La présidence tournante confisquée : un casus belli pour Kigali

Le Rwanda aurait dû prendre la présidence tournante de la CEEAC, conformément à l’article 6 de son traité constitutif. Mais lors du 26ᵉ sommet de l’organisation, tenu à Malabo, ce droit a été bloqué par une coalition menée par Kinshasa, soutenue notamment par le Burundi. Résultat : la Guinée équatoriale a vu son mandat prolongé d’un an.

Kigali ne mâche pas ses mots dans le communiqué publié par son ministère des Affaires étrangères : il y dénonce « l’instrumentalisation de la CEEAC par la RDC, avec le soutien de certains États membres », pointant une volonté délibérée de Kinshasa d’empêcher le Rwanda d’accéder à la présidence, en violation des règles internes de l’organisation.

Pour Kigali, c’est une manœuvre visant à écarter un membre gênant dans un contexte de tensions bilatérales persistantes. « Le droit du Rwanda à la présidence rotative a été délibérément ignoré pour imposer le diktat de la RDC », accuse frontalement le communiqué.

Une instrumentalisation politique de l’appareil régional

Selon un haut responsable de la CEEAC cité anonymement par l’AFP, le représentant de la RDC aurait clairement fait savoir que son pays ne participerait à aucune activité de la communauté si Kigali en prenait la présidence. Le Burundi a adopté une position similaire. Ce blocage organisé, selon Kigali, entache profondément la neutralité de l’organisation et l’asservit à des intérêts politiques particuliers.

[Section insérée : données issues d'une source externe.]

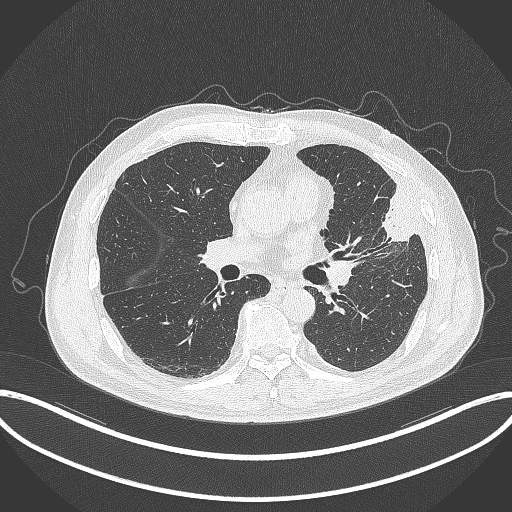
Chest CT, one axial slice; lung window (W 1500 / L -600 HU); 512 × 512 image matrix, field of view 415 × 415 mm. Male patient, age 64 years. Case-level facts recorded for this patient, not image findings: clinical TNM (as recorded): T4 N1 M0.
Outlined on this slice (bounding box drawn by a radiologist):
- lung tumour (recorded histology: adenocarcinoma): box from (x=374, y=184) to (x=422, y=244) px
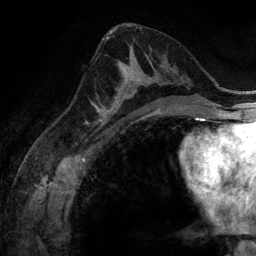
Breast MRI (dynamic contrast-enhanced), one axial slice. Slice 74 of 134 in the series (ordered by position). Cropped to one breast. Dynamic contrast-enhanced series, time point 2 of 6 at this slice position (early post-contrast). 3 T. TE 2.8 ms, TR 6.9 ms. 1.2 mm slice thickness. 256 × 256 image matrix. Female patient.
Outlined on this slice (semi-automatic segmentation, software-assisted and operator-edited):
- enhancing-tissue mask used for the functional tumour volume (all voxels passing the contrast-enhancement thresholds inside the analysis volume; usually the tumour): box from (x=100, y=54) to (x=158, y=116) px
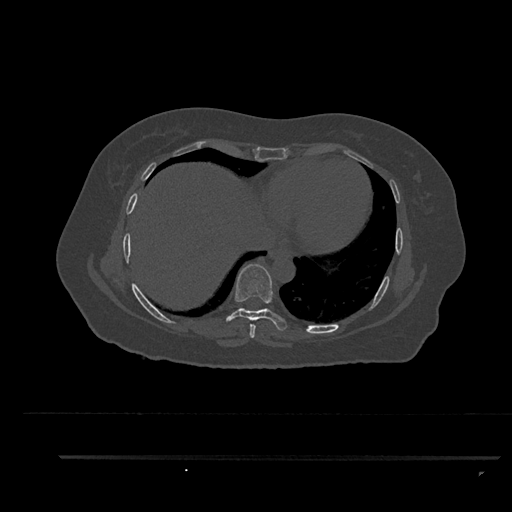
CT including the spine, one axial slice; position 463 of 797 along the scan axis; 120 kVp; bone window (W 1800 / L 400 HU); 512 × 512 image matrix, field of view 408 × 408 mm. Patient: female, 44 years. Case-level facts recorded for this patient, not image findings: primary cancer: renal; vertebrae with lytic lesions (as recorded): L1.
Structures marked on this image (semi-automatically segmented with operator editing):
- T7 vertebra: bounding box (x1, y1, x2, y2) in pixels: (249, 324, 256, 338)
- T8 vertebra: (226, 264, 287, 331)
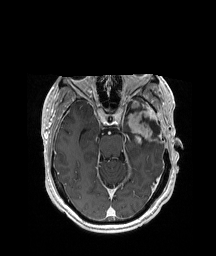
Brain MRI from a brain-tumour surgery series, one axial slice. Position 128 of 208 along the scan axis. T1-weighted post-contrast. 1 mm slice thickness. 216 × 256 image matrix. Case-level facts recorded for this patient, not image findings: histopathology: Glioblastoma; WHO grade: 4; IDH mutation: no.
Annotated regions visible in this slice (expert manual segmentation):
- previous resection cavity: bounding box [x1, y1, x2, y2] px = [139, 115, 160, 135]
- tumour: [123, 99, 158, 144]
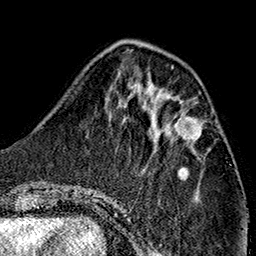
Breast MRI (dynamic contrast-enhanced), one axial slice; cropped to one breast; dynamic contrast-enhanced series, time point 2 of 7 at this slice position (early post-contrast); 1.5 T; TE 2.7 ms, TR 5.1 ms; 1 mm slice thickness; 256 × 256 image matrix, field of view 178 × 178 mm. Female patient.
Structures marked on this image (semi-automatically segmented with operator editing):
- enhancing-tissue mask used for the functional tumour volume (all voxels passing the contrast-enhancement thresholds inside the analysis volume; usually the tumour): bounding box <167,119,200,143> (left, top, right, bottom; pixels)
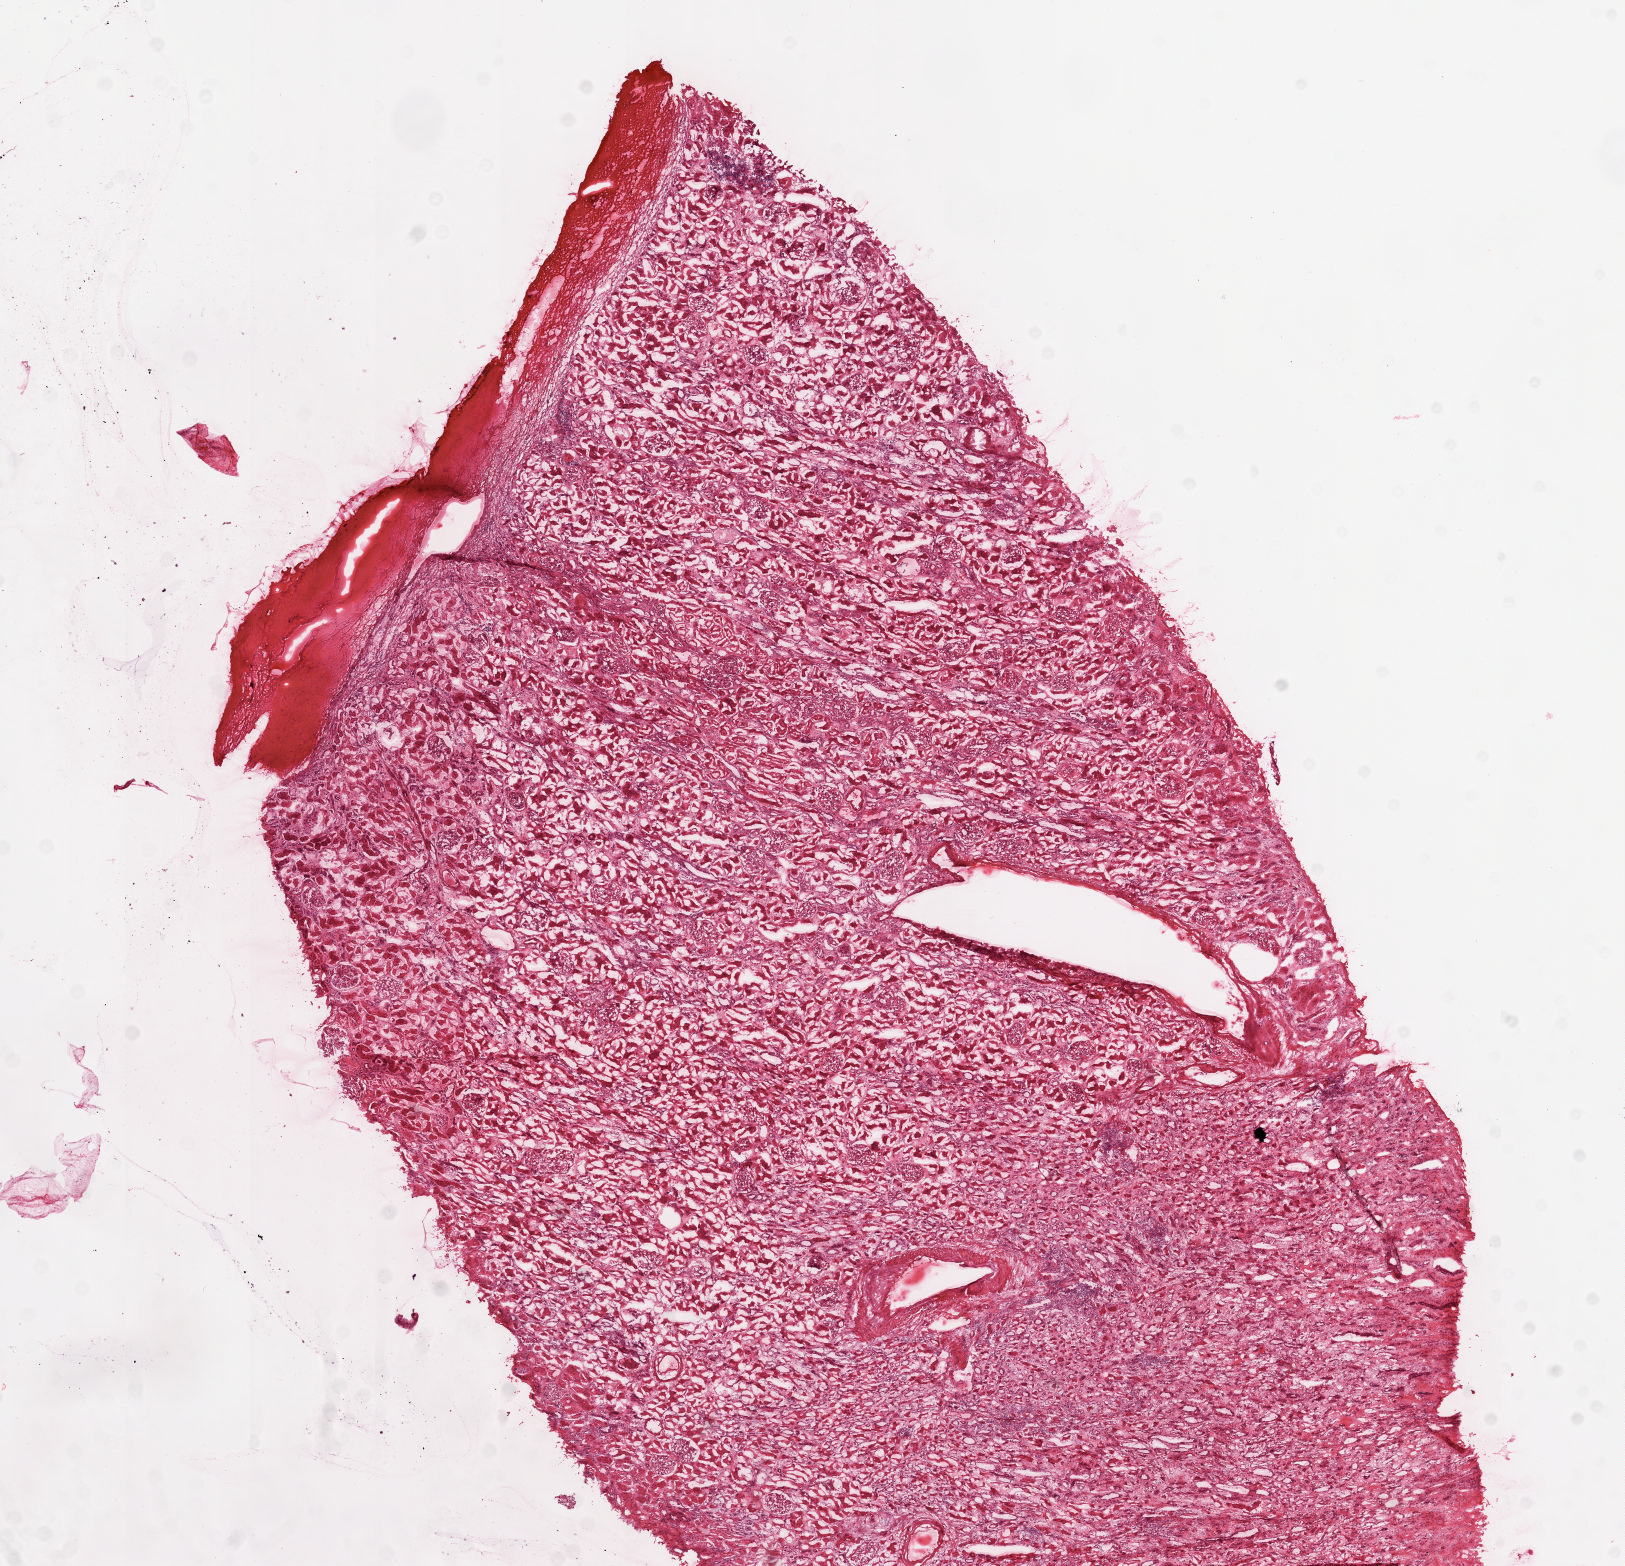
H&E-stained whole-slide image, whole scanned area (about 12.9 x 12.4 mm) shown as a low-resolution overview; frozen section from the top of the tissue portion; kidney, solid tissue normal (non-tumour tissue) sample. Female, age 72 years at initial diagnosis.
This section: solid tissue normal (non-tumour) sample from the same patient. Patient diagnosis: Clear cell adenocarcinoma, NOS.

Pour le Rwanda, il ne fait aucun doute que la RDC est à l’origine d’un « détournement politique de l’organisation régionale », devenu selon les mots du communiqué, un « outil aux mains de certains États membres pour exclure et marginaliser d’autres ».

Un précédent révélateur : Kinshasa déjà accusée en 2023

Ce n’est pas la première fois que Kigali accuse Kinshasa de chercher à l’isoler au sein des structures régionales. En 2023 déjà, lors du 22ᵉ sommet de la CEEAC organisé à Kinshasa, le Rwanda avait dénoncé une « exclusion illégale », dans une lettre adressée à l’Union africaine. À l’époque, la présidence congolaise de l’organisation avait été l’occasion pour Kigali d’accuser Kinshasa de verrouiller les mécanismes décisionnels au sein de l’institution.

Cette répétition des blocages alimente la thèse rwandaise selon laquelle la RDC chercherait systématiquement à saboter la participation du Rwanda à la vie régionale. Le communiqué du 7 juin évoque d’ailleurs une « confirmation de l’incapacité de l’organisation à faire respecter ses propres règles ».

Une rupture aux conséquences régionales

En annonçant son retrait immédiat, Kigali acte une rupture diplomatique majeure qui pourrait affaiblir durablement les mécanismes régionaux de coopération et de sécurité. Le Rwanda, poids lourd militaire et diplomatique de l’Afrique centrale, quitte une scène où il entendait jouer un rôle majeur.

Cette décision pourrait aussi avoir des répercussions sur la coordination des politiques de sécurité, alors que l’est de la RDC reste en proie à des violences chroniques, souvent attribuées à tort ou à raison à des soutiens rwandais aux groupes armés.

L’accusation du Rwanda est claire : la RDC, par une logique d’exclusion et de pression, aurait transformé la CEEAC en une instance partisane, incapable de respecter ses règles les plus élémentaires. Si Kigali se retire, c’est non seulement pour protester contre cette dérive, mais aussi pour signaler à ses pairs qu’il refuse de légitimer une organisation devenue selon lui l’instrument diplomatique d’un adversaire régional.